# Task details
Could you copy, with no changes, the lines of the items starting with the line containing "For example, in" and going on through the line containing "Unsubnetted Classful Networks*"?

########################################

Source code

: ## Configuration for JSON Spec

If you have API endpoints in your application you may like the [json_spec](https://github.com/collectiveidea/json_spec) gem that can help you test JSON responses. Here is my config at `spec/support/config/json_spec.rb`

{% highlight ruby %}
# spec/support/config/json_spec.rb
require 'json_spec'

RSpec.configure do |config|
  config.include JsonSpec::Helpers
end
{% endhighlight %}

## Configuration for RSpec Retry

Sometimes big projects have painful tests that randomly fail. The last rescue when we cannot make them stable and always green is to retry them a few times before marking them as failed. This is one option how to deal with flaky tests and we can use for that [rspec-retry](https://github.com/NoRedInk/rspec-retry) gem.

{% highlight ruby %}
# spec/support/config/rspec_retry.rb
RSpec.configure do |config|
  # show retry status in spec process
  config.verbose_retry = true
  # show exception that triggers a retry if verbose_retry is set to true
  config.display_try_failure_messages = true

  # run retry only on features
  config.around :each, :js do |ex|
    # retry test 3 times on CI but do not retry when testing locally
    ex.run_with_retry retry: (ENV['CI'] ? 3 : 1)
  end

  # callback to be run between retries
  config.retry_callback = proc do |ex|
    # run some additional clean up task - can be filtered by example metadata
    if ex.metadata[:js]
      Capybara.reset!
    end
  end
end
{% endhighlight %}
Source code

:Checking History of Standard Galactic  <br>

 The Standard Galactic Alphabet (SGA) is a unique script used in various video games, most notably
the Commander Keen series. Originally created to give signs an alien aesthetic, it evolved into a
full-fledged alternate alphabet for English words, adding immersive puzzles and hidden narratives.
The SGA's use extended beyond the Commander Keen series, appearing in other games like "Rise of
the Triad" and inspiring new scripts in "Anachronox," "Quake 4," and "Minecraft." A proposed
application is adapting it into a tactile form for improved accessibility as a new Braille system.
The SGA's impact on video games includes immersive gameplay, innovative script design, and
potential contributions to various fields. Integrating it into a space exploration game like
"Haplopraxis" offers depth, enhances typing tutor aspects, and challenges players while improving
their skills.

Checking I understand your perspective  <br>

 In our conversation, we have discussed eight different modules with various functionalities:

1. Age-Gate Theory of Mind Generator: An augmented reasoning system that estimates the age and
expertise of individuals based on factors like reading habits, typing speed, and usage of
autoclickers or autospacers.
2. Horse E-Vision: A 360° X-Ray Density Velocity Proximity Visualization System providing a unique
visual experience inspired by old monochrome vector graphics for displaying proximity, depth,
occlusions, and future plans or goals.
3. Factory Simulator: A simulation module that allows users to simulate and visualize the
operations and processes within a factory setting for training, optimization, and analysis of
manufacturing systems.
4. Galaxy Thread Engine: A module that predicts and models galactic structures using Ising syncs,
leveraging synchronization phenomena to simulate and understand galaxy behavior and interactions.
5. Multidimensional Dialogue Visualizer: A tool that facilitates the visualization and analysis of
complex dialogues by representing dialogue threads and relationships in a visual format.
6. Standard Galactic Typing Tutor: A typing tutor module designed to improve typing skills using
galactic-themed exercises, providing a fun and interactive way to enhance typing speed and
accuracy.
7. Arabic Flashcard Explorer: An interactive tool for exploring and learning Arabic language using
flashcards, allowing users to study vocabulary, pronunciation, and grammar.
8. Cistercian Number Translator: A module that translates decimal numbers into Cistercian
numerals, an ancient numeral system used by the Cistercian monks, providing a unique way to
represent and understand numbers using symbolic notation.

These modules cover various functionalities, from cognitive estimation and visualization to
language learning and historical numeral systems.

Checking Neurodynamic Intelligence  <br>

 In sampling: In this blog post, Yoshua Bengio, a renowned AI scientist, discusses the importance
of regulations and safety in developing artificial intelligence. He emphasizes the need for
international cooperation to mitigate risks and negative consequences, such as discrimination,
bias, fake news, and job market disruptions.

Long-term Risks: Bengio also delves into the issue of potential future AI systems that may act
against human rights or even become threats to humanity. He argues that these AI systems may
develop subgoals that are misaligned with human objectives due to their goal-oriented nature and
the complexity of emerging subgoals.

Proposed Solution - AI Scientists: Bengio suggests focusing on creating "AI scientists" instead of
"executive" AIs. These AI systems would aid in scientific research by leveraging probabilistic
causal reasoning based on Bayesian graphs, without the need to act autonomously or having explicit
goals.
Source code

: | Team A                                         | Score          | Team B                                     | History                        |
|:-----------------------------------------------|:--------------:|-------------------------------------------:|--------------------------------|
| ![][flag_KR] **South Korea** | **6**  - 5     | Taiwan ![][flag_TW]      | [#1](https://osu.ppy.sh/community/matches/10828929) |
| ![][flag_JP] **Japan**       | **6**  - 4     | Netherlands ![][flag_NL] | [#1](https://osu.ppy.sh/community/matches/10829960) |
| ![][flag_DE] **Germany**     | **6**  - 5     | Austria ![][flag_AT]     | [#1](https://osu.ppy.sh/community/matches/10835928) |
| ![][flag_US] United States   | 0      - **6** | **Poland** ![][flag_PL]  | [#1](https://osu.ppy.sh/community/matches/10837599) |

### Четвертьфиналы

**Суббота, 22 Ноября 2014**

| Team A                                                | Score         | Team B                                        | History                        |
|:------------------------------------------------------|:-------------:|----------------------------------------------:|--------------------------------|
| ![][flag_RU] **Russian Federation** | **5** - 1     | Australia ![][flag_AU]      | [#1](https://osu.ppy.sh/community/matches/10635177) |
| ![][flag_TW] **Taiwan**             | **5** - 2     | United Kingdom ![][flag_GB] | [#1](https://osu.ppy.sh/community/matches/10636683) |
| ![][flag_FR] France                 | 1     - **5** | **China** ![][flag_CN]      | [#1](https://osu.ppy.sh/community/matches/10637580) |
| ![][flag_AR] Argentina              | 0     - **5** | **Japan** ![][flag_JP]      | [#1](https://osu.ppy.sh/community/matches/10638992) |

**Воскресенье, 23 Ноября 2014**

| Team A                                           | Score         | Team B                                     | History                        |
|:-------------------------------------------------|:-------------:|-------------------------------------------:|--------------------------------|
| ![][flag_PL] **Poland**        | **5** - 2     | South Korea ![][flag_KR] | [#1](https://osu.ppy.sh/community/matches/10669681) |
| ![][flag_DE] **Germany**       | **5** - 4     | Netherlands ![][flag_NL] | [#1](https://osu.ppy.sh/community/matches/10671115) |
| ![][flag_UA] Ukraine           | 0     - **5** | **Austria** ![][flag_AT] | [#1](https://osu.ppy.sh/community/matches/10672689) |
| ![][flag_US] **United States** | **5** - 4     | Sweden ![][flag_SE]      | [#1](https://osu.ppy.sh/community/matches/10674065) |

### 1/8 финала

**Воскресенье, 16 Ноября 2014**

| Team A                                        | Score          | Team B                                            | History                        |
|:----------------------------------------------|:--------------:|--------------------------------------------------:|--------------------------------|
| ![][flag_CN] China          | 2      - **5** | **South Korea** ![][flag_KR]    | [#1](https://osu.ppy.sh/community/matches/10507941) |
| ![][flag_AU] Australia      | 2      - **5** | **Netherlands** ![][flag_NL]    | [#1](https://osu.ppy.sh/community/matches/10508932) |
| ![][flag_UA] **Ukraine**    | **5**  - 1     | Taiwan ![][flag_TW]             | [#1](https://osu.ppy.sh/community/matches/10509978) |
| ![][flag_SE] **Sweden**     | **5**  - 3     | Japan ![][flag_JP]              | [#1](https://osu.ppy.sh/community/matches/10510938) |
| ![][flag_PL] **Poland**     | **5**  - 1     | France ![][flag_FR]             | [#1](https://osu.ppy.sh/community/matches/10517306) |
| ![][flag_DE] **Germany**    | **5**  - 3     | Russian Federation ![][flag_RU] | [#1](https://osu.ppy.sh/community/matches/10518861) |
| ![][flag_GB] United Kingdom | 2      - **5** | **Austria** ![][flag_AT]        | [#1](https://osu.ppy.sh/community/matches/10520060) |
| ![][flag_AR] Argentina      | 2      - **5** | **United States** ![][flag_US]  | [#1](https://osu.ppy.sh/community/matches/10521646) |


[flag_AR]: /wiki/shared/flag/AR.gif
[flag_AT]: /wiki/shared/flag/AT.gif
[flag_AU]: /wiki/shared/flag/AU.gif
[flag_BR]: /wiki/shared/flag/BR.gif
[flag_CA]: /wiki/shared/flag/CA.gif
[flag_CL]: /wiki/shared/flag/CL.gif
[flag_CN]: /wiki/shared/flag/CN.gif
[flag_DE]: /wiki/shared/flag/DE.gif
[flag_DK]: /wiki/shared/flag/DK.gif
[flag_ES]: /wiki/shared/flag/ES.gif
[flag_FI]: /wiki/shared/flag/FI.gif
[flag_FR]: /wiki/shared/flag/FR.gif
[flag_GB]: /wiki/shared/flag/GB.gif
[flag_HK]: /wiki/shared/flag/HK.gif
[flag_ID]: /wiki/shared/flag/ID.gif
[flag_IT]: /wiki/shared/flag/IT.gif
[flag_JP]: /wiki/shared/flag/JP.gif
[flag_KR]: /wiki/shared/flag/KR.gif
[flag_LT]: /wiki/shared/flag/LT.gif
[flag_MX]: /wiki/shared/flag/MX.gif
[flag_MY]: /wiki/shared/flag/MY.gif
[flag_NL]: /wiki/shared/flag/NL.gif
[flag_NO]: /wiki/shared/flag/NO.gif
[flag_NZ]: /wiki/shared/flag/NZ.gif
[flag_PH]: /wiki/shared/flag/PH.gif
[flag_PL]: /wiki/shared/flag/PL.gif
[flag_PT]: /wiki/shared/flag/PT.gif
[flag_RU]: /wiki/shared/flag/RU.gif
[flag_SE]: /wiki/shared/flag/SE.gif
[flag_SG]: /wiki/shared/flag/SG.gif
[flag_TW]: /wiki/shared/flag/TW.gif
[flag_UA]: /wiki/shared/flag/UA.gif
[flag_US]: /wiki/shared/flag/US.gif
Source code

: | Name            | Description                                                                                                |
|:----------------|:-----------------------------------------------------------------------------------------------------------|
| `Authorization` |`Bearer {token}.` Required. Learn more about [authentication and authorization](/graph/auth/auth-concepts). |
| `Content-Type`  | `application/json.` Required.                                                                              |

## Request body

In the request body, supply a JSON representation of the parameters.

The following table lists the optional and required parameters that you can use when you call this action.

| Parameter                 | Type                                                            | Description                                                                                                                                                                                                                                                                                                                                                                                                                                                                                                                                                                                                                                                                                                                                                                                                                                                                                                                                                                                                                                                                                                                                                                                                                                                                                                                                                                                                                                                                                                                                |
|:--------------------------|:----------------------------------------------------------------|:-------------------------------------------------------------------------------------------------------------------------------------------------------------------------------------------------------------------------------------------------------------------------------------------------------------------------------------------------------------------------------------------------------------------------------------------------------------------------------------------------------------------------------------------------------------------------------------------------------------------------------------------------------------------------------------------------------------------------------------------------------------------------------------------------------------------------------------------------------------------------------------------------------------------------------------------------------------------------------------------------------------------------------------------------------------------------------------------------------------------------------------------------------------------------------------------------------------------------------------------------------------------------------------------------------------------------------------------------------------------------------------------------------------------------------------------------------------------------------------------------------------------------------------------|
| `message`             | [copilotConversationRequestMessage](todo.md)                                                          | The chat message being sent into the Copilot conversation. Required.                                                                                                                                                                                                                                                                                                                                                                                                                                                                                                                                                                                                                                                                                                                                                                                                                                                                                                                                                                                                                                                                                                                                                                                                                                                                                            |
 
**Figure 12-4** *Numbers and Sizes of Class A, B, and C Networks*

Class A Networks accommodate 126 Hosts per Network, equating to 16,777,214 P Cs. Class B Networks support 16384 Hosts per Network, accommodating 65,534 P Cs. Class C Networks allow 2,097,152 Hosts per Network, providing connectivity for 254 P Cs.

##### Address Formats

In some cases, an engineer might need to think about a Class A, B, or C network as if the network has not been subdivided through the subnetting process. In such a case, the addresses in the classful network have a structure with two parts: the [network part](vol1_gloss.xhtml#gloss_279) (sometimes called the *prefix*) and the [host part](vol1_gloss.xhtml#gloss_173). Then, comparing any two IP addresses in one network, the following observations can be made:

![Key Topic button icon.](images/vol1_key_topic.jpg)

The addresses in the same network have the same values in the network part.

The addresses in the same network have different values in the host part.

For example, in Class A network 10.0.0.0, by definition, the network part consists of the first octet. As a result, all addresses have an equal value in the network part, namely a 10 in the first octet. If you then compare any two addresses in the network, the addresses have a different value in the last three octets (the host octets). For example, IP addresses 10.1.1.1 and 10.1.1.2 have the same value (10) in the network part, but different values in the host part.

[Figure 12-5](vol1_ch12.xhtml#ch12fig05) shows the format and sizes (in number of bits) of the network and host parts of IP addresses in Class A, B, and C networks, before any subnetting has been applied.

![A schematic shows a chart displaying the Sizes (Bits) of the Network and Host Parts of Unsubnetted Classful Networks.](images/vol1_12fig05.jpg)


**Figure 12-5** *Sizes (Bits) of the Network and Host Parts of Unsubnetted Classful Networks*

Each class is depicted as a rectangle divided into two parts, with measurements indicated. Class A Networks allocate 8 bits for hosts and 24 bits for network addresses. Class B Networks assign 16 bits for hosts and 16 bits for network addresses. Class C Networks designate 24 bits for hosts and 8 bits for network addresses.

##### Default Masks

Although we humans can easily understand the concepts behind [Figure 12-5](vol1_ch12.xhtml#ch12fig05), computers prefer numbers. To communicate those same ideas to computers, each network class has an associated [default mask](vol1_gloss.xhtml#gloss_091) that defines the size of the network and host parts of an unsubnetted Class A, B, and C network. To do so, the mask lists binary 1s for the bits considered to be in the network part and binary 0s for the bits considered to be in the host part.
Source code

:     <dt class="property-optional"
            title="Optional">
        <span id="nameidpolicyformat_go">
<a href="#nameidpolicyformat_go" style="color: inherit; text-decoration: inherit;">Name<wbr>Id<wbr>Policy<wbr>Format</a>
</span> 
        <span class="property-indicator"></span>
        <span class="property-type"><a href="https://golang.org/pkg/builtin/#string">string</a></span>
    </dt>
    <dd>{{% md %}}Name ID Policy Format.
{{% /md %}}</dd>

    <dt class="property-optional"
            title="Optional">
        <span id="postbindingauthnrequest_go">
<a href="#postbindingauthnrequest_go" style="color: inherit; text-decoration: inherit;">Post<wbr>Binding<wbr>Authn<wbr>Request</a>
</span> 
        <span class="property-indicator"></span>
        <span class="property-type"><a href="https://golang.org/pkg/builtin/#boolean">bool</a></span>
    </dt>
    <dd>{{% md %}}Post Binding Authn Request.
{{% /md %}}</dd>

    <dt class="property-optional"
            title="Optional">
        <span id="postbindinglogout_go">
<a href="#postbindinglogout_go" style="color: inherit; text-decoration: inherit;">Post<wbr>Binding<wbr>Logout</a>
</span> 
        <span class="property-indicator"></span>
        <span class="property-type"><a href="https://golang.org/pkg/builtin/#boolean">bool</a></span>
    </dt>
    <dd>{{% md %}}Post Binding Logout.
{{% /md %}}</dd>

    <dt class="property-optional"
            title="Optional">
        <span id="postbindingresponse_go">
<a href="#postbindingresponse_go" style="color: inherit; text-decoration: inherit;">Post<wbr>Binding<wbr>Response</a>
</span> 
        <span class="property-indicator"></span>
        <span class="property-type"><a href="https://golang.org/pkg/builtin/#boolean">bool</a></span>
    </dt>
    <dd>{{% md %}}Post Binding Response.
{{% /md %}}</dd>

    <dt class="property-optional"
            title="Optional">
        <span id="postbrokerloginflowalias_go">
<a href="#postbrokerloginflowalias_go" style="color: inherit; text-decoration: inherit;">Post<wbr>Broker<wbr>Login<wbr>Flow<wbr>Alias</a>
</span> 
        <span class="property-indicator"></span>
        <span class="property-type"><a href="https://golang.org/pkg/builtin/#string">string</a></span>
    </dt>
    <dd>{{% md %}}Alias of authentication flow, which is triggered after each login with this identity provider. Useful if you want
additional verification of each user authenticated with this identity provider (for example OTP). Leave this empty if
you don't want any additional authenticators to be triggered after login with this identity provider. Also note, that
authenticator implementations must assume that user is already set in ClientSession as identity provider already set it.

########################################

# Worked solution
For example, in Class A network 10.0.0.0, by definition, the network part consists of the first octet. As a result, all addresses have an equal value in the network part, namely a 10 in the first octet. If you then compare any two addresses in the network, the addresses have a different value in the last three octets (the host octets). For example, IP addresses 10.1.1.1 and 10.1.1.2 have the same value (10) in the network part, but different values in the host part.

[Figure 12-5](vol1_ch12.xhtml#ch12fig05) shows the format and sizes (in number of bits) of the network and host parts of IP addresses in Class A, B, and C networks, before any subnetting has been applied.

![A schematic shows a chart displaying the Sizes (Bits) of the Network and Host Parts of Unsubnetted Classful Networks.](images/vol1_12fig05.jpg)


**Figure 12-5** *Sizes (Bits) of the Network and Host Parts of Unsubnetted Classful Networks*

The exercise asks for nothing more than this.